CHICAGO - State Senator Andy Manar (D-Bunker Hill) was today named co-chair of the Governor’s Commission for Equitable Funding for Early Childhood Education and Care by Illinois Governor J.B Pritzker. The commission will make recommendations on how to fund equitable access to high-quality early childhood education and care services for all children birth to age 5.
“Governor Pritzker has demonstrated real commitment to early education, and I’m confident that the commission can find a data-driven early childhood education financing plan that meets that needs of families in every region of the state and enables every child to benefit from a high-quality preschool experience,” Manar said.
Manar, who engineered the state’s historic Evidence-Based Funding (EBF) reform for K-12 schools in 2017, has long advocated equitable funding for early childhood education programs.
The commission will build on the state’s record investment of $100 million in early childhood education in the fiscal year 2020 budget, which will provide pre-K to 14,000 children across Illinois.
Manar was a vocal critic of the Rauner administration’s decision last year to cut all pre-K funding for dozens of schools across Central and Southern Illinois with no warning and little explanation. The move, which forced some schools to suspend their pre-K programs indefinitely, is something Manar says should never happen again.

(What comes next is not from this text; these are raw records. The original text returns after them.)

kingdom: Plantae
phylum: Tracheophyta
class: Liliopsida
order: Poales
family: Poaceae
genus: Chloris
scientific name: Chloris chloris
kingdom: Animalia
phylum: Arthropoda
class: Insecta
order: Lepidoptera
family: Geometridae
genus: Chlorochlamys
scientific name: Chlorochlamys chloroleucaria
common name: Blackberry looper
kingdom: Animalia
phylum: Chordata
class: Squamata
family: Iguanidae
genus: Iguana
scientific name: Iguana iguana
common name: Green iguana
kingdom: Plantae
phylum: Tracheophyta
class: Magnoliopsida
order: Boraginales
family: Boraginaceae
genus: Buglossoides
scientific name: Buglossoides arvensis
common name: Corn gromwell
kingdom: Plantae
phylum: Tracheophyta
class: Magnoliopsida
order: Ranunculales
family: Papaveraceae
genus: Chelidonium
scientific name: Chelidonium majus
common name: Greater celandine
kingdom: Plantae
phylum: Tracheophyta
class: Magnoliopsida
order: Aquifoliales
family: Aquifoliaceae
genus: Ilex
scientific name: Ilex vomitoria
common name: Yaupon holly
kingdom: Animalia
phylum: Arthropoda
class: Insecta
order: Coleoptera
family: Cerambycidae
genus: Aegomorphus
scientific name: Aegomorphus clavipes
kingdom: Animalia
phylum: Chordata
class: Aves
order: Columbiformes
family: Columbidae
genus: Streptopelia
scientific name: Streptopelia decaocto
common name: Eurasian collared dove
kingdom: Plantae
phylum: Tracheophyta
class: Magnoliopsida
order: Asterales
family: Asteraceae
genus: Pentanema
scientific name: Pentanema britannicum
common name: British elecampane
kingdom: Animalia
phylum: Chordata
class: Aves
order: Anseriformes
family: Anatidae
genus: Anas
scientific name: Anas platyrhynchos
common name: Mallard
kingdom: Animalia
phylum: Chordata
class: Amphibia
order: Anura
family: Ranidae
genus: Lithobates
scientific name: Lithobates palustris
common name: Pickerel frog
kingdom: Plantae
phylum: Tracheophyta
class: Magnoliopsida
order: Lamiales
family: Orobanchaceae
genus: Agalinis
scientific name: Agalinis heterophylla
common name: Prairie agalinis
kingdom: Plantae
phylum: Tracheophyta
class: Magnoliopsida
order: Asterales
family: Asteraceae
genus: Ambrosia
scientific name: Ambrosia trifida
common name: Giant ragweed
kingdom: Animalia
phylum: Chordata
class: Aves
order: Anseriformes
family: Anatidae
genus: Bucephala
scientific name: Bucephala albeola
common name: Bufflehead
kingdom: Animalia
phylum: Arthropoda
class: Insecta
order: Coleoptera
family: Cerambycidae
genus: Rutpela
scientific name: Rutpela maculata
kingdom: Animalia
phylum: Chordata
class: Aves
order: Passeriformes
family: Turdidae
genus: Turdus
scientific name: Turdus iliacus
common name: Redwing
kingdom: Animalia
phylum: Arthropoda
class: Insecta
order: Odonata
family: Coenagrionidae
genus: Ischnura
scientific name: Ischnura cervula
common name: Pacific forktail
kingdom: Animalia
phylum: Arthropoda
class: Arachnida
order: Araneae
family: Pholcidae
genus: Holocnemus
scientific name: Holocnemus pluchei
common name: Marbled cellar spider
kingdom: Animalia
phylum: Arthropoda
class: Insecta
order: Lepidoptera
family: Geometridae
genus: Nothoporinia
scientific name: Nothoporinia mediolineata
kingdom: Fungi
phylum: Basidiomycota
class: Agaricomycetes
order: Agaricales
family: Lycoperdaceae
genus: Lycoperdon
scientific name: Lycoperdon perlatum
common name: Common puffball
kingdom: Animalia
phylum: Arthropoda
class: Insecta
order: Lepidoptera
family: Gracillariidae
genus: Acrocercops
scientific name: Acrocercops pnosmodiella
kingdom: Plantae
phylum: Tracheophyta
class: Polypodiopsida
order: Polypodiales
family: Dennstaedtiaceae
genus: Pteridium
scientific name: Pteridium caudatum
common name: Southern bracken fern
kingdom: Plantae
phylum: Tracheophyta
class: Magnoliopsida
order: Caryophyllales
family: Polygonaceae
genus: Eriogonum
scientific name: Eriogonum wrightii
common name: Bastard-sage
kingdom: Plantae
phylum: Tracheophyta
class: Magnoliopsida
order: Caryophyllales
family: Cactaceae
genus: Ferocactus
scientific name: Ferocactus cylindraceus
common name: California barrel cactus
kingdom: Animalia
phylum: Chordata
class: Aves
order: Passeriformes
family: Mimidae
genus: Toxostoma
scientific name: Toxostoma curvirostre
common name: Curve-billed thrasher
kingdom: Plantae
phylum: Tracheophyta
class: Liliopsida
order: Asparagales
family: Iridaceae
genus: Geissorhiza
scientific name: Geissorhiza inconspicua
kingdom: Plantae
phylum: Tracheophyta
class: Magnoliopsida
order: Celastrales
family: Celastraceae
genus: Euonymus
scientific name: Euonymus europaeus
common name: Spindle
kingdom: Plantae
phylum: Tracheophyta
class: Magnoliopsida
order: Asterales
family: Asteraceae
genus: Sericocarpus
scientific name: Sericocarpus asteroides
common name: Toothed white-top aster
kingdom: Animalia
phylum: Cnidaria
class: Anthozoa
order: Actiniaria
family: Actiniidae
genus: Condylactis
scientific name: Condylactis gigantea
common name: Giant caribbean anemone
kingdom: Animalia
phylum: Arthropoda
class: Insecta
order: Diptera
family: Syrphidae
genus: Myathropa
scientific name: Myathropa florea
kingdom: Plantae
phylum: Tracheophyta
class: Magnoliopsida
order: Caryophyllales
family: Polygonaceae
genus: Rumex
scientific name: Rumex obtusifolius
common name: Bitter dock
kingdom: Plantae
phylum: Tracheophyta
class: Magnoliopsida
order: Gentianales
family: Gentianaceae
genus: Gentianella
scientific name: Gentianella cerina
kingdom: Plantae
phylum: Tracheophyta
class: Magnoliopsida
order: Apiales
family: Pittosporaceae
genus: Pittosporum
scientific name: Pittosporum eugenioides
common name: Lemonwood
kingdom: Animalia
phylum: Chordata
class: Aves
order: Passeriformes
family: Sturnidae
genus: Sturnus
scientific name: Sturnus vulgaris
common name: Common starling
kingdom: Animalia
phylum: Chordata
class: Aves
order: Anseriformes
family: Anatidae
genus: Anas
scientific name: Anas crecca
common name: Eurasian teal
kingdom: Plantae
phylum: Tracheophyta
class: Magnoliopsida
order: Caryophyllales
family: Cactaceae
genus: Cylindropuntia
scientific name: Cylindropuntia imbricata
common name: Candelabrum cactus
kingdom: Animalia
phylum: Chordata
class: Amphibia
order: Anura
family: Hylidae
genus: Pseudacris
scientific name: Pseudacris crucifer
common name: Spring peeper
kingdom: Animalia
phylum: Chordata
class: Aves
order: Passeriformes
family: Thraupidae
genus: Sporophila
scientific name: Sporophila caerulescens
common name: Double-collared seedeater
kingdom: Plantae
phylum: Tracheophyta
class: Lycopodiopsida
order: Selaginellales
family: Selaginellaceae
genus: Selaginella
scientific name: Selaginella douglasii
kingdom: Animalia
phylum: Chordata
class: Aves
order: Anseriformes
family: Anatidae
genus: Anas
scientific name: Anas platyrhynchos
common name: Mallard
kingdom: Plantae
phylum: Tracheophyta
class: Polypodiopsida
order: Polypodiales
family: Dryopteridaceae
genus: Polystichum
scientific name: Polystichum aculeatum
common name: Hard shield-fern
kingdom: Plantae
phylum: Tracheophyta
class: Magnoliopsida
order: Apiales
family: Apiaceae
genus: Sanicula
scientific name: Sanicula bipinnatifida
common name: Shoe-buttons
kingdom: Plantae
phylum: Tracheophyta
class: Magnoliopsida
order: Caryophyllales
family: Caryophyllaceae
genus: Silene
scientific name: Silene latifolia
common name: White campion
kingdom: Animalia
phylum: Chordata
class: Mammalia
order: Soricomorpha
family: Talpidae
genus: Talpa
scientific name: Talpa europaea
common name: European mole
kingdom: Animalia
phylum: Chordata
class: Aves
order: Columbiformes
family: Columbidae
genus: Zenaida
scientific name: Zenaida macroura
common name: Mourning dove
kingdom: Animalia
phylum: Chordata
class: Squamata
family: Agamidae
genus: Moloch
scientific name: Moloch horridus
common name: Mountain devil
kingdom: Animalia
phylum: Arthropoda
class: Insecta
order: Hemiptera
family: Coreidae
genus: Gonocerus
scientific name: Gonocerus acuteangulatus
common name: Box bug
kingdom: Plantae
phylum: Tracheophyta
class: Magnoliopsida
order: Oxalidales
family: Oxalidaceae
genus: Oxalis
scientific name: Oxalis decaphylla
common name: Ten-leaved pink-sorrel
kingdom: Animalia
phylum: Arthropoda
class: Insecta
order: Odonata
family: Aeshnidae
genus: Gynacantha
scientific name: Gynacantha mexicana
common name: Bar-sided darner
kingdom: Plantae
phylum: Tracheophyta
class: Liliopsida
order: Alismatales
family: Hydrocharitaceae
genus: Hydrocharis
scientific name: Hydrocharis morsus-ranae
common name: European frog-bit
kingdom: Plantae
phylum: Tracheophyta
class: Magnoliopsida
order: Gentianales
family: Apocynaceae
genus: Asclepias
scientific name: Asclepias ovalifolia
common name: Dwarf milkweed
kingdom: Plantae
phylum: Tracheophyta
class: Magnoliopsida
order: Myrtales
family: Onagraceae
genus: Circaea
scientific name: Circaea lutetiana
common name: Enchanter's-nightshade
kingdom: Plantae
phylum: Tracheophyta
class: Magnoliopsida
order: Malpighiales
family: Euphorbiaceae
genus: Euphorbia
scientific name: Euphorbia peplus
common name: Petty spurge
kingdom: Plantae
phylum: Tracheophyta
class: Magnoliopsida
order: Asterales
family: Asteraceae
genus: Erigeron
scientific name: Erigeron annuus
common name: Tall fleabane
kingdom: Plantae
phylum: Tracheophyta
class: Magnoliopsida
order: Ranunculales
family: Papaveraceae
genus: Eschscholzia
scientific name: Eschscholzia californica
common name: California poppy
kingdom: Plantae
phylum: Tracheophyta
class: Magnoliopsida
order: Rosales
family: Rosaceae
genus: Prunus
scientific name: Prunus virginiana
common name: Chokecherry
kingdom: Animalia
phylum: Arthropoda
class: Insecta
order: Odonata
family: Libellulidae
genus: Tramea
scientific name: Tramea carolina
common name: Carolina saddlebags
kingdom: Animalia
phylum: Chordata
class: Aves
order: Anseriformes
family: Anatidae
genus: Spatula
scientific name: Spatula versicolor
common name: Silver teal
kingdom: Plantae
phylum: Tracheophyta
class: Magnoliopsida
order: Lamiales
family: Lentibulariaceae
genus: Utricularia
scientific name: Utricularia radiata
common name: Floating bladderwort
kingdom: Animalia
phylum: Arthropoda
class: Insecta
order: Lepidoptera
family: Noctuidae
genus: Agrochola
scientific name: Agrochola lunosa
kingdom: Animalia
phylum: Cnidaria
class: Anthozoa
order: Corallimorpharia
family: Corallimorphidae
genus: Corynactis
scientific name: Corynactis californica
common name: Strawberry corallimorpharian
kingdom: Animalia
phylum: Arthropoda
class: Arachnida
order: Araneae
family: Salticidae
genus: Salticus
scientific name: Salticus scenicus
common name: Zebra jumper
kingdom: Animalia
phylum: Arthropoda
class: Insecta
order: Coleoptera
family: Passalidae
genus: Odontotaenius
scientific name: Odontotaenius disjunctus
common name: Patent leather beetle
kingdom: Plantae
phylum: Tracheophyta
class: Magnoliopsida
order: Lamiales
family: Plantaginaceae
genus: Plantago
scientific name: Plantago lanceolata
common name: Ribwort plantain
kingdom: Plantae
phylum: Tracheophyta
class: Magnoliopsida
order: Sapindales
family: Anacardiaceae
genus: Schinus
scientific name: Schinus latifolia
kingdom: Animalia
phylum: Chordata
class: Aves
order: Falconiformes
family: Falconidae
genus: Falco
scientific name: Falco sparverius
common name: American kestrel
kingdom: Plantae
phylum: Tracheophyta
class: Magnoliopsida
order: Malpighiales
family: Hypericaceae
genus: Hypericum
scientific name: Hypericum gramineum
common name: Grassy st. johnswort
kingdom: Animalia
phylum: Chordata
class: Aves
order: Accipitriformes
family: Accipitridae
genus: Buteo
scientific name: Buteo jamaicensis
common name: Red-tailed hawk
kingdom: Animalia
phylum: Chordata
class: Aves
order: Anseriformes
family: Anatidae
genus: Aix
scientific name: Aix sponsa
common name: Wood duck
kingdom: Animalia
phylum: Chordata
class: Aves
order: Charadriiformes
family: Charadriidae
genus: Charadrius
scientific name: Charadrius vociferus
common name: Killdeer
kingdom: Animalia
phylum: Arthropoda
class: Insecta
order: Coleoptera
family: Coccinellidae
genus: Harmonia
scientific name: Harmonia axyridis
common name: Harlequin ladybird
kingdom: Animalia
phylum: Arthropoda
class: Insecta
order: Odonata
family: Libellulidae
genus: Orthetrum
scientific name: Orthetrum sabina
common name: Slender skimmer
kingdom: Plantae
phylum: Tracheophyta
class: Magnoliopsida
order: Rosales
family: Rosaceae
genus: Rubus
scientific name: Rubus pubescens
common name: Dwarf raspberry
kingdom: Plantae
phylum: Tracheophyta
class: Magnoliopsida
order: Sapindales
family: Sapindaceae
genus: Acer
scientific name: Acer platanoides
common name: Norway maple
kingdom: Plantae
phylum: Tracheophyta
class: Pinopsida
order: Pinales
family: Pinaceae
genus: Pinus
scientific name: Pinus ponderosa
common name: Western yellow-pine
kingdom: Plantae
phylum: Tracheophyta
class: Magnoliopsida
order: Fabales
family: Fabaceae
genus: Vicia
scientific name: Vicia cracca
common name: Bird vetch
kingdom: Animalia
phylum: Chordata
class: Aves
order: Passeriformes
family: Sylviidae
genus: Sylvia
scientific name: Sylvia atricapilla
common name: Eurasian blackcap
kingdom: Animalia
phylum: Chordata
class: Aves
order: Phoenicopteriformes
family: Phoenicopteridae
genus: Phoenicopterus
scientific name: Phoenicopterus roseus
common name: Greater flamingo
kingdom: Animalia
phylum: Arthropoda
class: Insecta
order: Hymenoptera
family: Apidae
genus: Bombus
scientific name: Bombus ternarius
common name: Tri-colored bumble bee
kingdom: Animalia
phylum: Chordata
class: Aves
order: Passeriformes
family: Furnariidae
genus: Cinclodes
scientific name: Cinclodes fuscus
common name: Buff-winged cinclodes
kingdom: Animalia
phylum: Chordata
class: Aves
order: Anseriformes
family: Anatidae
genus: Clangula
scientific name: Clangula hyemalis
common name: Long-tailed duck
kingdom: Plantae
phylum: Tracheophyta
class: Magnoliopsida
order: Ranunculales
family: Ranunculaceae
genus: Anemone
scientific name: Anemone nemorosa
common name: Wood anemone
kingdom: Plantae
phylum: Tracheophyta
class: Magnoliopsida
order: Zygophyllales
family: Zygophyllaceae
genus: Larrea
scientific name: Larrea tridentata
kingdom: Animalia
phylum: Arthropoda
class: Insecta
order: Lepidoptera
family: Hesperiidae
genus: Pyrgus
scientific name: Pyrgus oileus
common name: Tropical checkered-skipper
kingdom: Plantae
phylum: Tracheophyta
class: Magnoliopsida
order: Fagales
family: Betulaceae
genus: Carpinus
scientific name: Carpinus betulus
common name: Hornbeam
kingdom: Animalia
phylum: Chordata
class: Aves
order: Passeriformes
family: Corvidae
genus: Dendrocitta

“Changes made by the previous administration left entire counties in downstate Illinois without a single state-funded pre-K program. We’ve done a good job reversing some of those harmful changes, but we still have work to do,” Manar said. “A primary goal of this commission is to correct a broken system and propose a new, fair funding formula just like we did for K-12.”
The 29-member commission – consisting of child care providers, advocates, educators and legislators – will be led by co-chairs State Senator Andy Manar, former State Representative Barbara Flynn Currie, Deputy Illinois Governor Jesse Ruiz, and former Illinois Early Learning Council member George Davis.